Voir une figure politique aussi forte qu’Elisabeth Ier parvenir à faire respecter ses choix aussi bien politiques que privés est porteur d’espoir, aussi bien au XVIème siècle qu’en 2019. Car combien de femmes ne désirant pas d’enfant s’entendent dire qu’elles le regretteront plus tard ? Elisabeth Ier est la preuve, car il faut encore prouver qu’une femme peut choisir sa vie en 2019, que l’on n’est pas forcée de regretter ses choix, surtout quand ceux-ci sont porteur d’un tel succès politique.

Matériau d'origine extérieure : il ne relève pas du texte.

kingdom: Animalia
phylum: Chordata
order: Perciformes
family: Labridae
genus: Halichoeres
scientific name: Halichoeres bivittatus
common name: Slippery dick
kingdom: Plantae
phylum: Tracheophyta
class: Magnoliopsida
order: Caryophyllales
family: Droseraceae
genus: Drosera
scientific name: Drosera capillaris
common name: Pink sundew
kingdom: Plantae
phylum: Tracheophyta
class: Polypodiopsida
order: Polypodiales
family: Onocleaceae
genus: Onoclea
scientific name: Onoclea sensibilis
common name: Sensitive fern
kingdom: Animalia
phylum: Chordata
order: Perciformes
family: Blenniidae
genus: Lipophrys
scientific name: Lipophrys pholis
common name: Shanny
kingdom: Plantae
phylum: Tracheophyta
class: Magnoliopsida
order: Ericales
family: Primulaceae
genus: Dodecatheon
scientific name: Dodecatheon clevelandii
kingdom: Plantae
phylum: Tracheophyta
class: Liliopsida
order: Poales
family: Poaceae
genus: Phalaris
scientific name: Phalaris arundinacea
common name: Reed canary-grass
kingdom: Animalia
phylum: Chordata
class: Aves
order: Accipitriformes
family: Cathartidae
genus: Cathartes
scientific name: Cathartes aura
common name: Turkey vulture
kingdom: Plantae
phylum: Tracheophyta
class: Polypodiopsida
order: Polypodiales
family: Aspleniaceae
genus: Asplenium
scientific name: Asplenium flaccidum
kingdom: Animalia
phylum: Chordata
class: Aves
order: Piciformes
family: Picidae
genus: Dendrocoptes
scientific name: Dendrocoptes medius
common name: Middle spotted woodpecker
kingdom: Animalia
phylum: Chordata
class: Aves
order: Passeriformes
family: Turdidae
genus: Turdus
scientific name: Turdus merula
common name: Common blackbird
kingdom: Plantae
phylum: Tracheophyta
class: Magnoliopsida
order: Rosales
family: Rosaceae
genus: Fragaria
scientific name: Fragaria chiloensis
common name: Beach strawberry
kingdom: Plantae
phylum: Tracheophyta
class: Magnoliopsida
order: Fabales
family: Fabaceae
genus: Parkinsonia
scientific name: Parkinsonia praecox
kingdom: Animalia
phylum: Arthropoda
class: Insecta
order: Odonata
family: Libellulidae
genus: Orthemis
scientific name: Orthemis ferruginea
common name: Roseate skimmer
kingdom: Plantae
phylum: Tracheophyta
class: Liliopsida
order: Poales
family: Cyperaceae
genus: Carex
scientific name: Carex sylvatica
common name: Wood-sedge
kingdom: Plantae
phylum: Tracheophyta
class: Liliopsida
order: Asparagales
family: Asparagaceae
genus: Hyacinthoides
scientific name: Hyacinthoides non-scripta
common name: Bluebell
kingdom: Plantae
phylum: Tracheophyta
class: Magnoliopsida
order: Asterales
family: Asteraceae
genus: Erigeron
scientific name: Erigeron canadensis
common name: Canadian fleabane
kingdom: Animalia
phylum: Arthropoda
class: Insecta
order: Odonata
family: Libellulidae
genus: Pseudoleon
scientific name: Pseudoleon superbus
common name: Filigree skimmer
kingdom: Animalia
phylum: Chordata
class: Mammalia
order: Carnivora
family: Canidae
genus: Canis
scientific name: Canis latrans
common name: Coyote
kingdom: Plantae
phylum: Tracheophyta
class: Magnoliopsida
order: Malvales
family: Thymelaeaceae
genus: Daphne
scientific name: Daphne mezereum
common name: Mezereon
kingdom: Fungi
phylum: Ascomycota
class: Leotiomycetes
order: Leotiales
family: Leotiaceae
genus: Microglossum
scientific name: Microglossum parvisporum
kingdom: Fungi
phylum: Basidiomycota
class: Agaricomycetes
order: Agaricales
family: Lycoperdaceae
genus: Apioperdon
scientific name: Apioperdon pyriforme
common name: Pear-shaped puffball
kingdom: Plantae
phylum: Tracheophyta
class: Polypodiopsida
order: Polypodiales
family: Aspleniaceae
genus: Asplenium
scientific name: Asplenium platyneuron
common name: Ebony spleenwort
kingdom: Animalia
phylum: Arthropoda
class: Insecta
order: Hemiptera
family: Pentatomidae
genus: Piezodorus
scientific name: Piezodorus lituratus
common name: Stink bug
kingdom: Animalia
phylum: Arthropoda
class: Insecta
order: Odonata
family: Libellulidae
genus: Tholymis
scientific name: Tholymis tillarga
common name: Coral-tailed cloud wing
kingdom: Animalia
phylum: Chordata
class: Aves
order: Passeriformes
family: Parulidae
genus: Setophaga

Si Marie Stuart, Reine d’Ecosse s’affranchit parfois de sa véracité historique, c’est pour mieux capter le caractère exceptionnel des deux reines. Le biopic choisit de peindre le portrait de deux femmes, dissimulées sous le masque de monarque, et trouve une résonance particulièrement contemporaine. L’Histoire a trop longtemps sous-estimé le pouvoir des femmes, il est enfin temps de les légitimer, et surtout, de s’en inspirer.

Pour aller plus loin

  • Vie héroïques : biopic masculins, biopic féminins – Raphaëlle Moine
  • Sorcières : la puissance invaincue des femmes – Mona Chollet

Synopsis

Le destin tumultueux de la charismatique Marie Stuart. Épouse du Roi de France à 16 ans, elle se retrouve veuve à 18 ans et refuse de se remarier conformément à la tradition. Au lieu de cela elle repart dans son Écosse natale réclamer le trône qui lui revient de droit. Mais la poigne d’Élisabeth Iʳᵉ s’étend aussi bien sur l’Angleterre que l’Écosse. Les deux jeunes reines ne tardent pas à devenir de véritables sœurs ennemies et, entre peur et fascination réciproques, se battent pour la couronne d’Angleterre. Rivales aussi bien en pouvoir qu’en amour, toutes deux régnant sur un monde dirigé par des hommes, elles doivent impérativement statuer entre les liens du mariage ou leur indépendance. Mais Marie menace la souveraineté d’Elisabeth. Leurs deux cours sont minées par la trahison, la conspiration et la révolte qui mettent en péril leurs deux trônes et menacent de changer le cours de l’Histoire.